DATA UNDER STUDY —
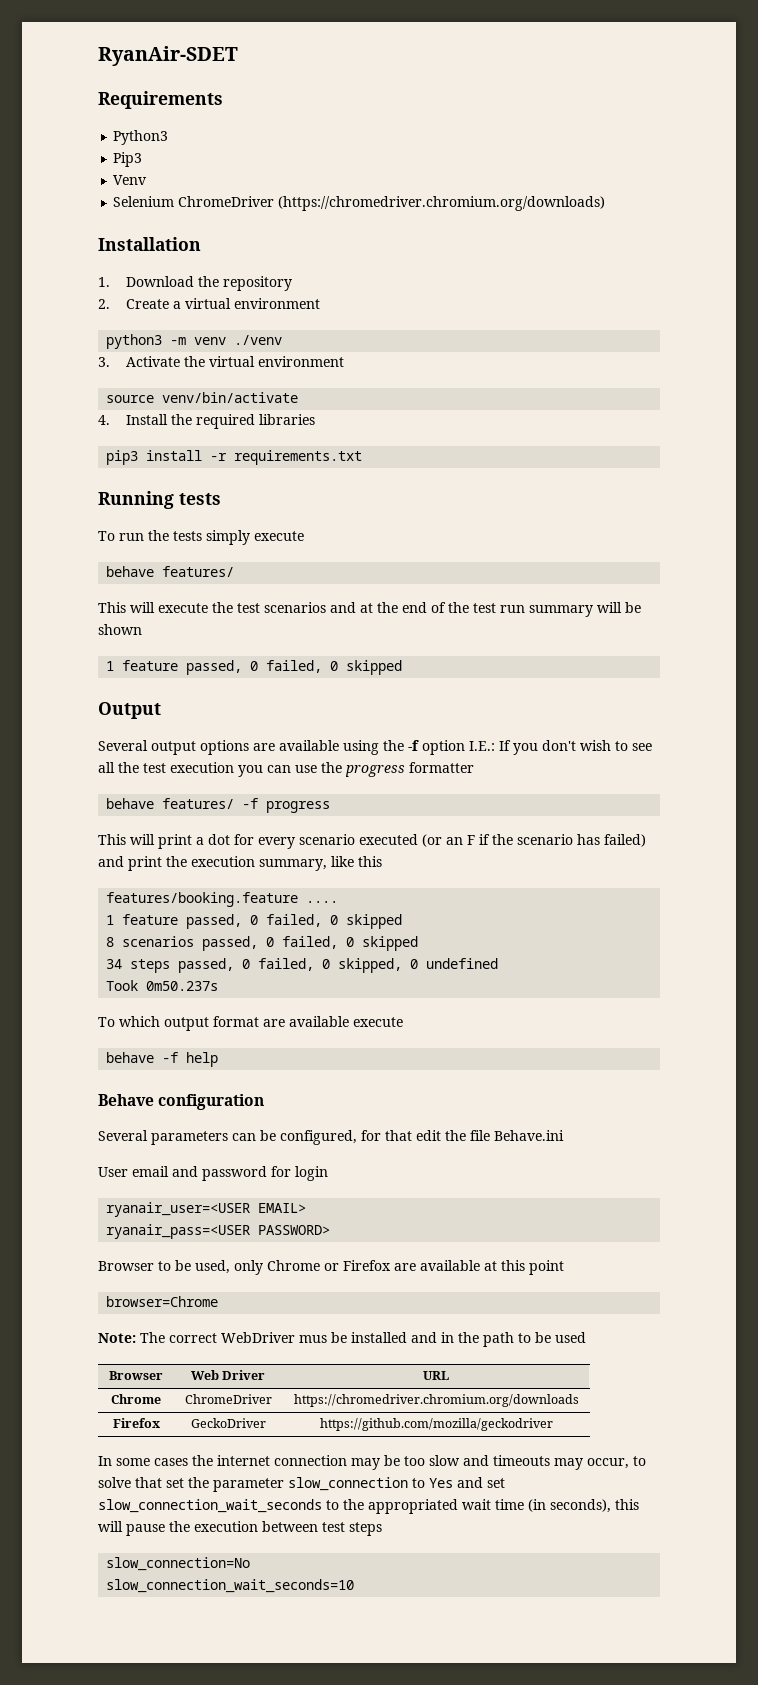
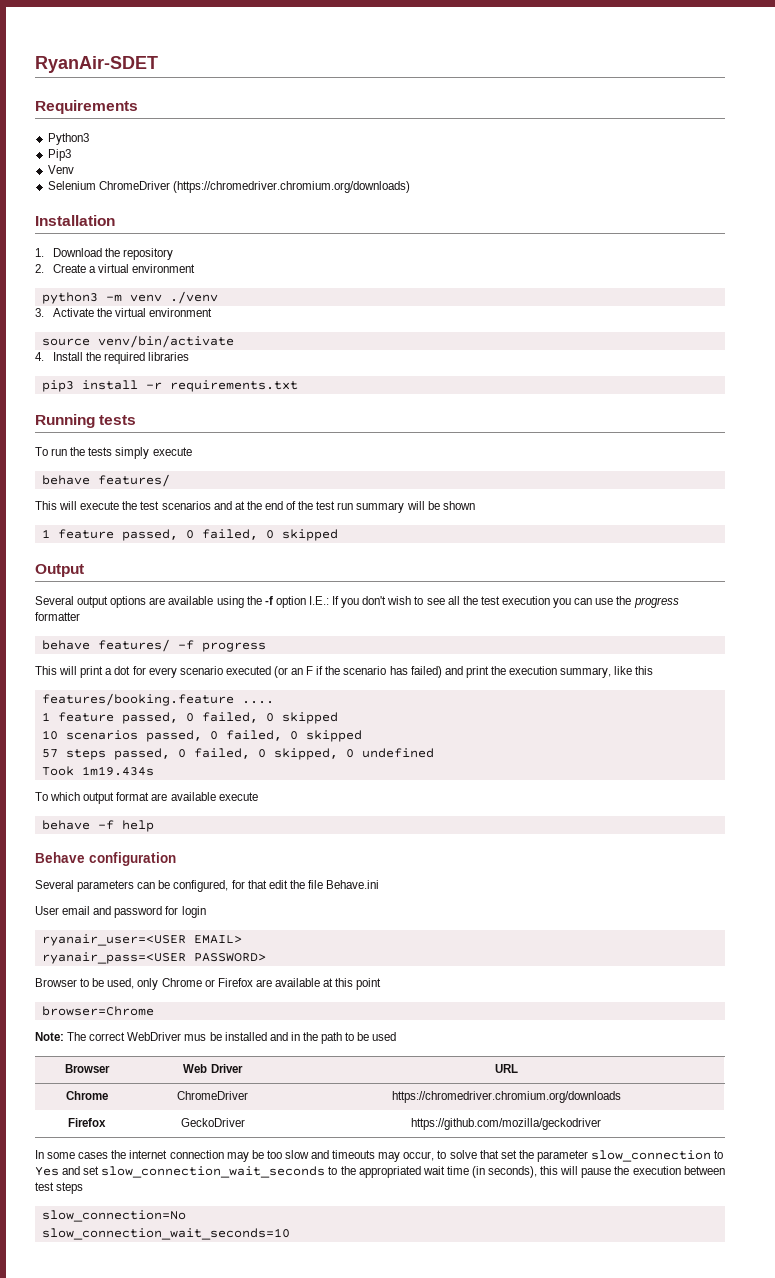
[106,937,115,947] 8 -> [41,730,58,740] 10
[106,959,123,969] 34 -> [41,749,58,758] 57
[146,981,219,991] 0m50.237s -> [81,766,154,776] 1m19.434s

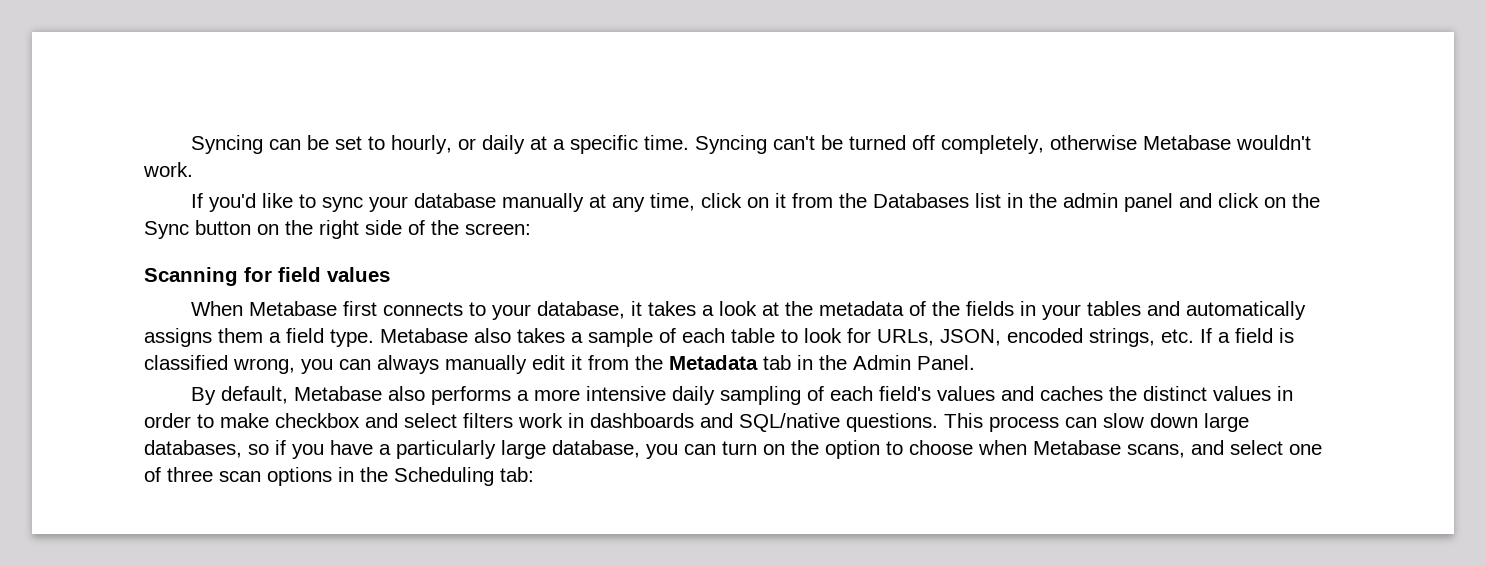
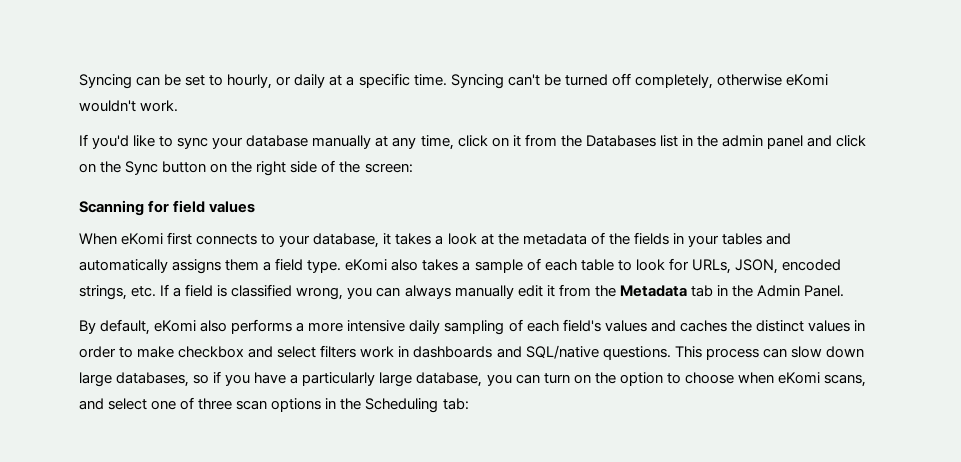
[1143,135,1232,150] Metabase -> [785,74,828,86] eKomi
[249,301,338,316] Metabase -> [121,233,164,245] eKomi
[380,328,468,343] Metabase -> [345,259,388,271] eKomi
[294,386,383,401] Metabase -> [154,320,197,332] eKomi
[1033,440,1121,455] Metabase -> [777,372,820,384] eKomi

* * *

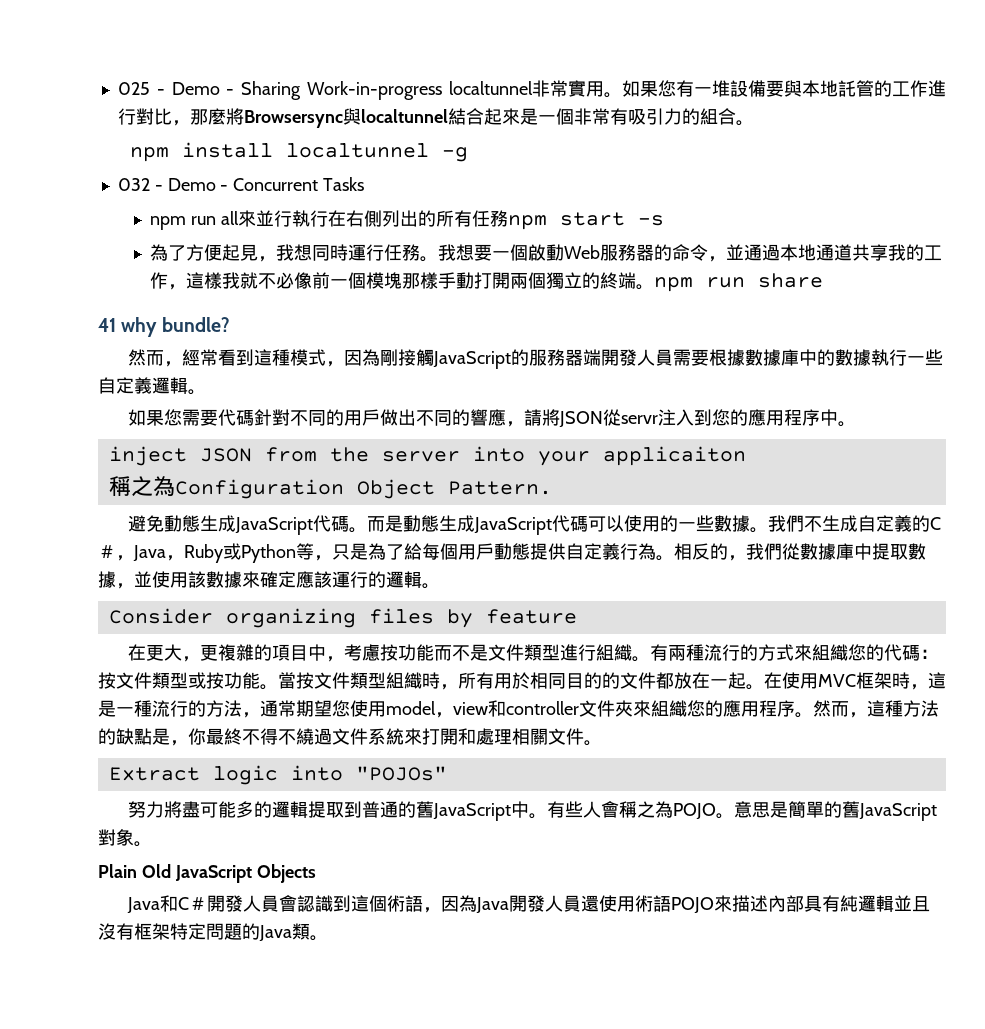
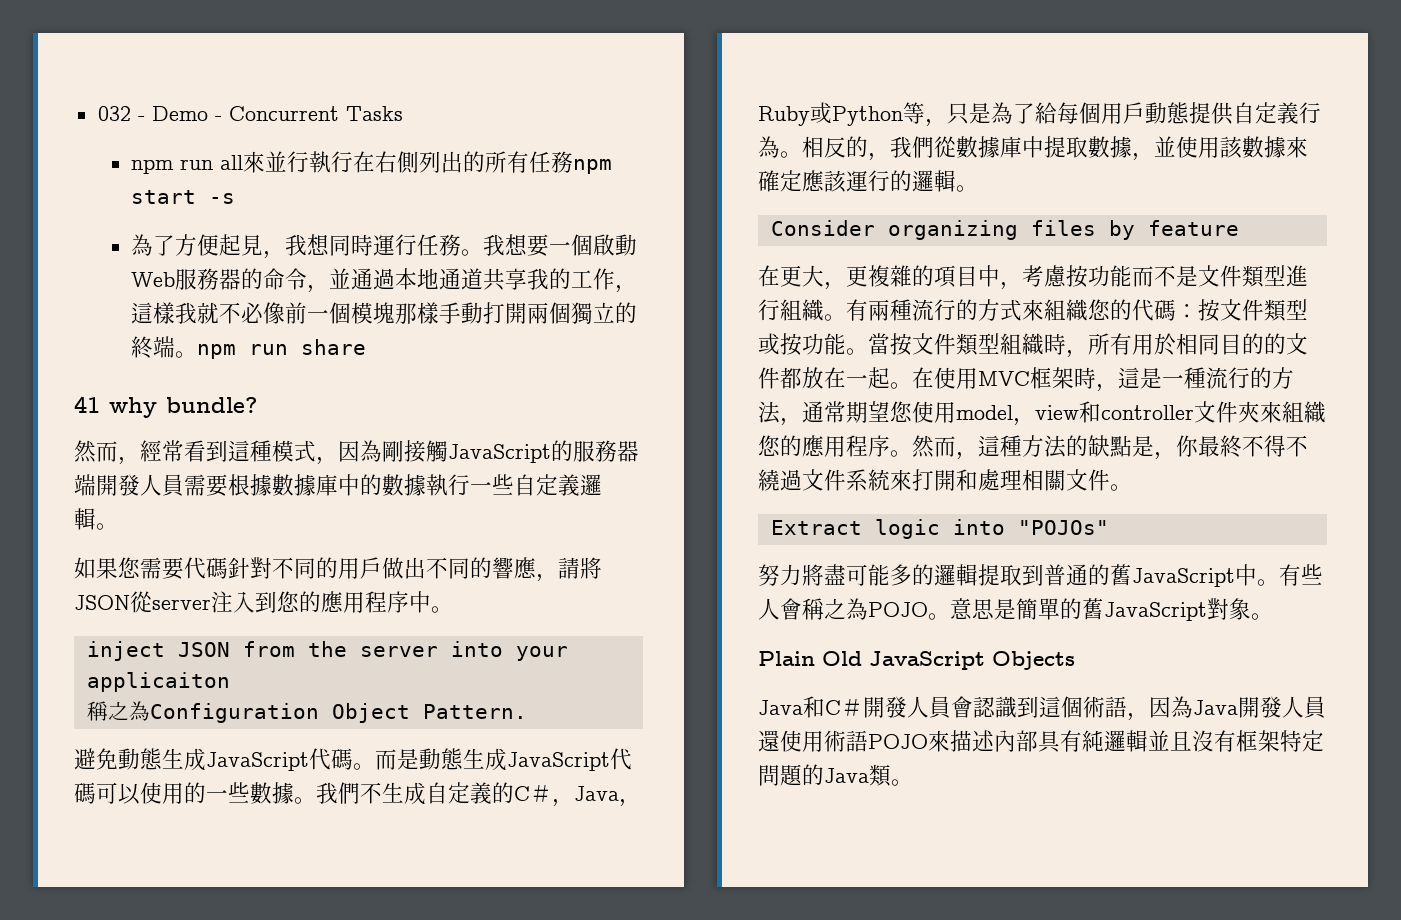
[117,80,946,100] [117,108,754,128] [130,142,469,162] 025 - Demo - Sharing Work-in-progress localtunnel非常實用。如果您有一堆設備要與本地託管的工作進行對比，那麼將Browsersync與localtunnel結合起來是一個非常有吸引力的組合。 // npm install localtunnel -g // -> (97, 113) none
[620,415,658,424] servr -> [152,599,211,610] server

TO DO — Above are the records. Copy the lines beginning at the one that has "[1143,135,1232,150] Metabase ->" and ending with the one that has "[1033,440,1121,455] Metabase ->", unchanged.

EXERCISE OUTPUT —
[1143,135,1232,150] Metabase -> [785,74,828,86] eKomi
[249,301,338,316] Metabase -> [121,233,164,245] eKomi
[380,328,468,343] Metabase -> [345,259,388,271] eKomi
[294,386,383,401] Metabase -> [154,320,197,332] eKomi
[1033,440,1121,455] Metabase -> [777,372,820,384] eKomi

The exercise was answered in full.